• _What you should do_
Exact copies of all the records are to be printed.

• _Material for this task_
____________________
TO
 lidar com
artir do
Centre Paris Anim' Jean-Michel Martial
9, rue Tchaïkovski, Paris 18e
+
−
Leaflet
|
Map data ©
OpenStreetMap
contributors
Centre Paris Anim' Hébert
____________________
• _Your solution_
TO
 lidar com
artir do
Centre Paris Anim' Jean-Michel Martial
9, rue Tchaïkovski, Paris 18e
+
−
Leaflet
|
Map data ©
OpenStreetMap
contributors
Centre Paris Anim' Hébert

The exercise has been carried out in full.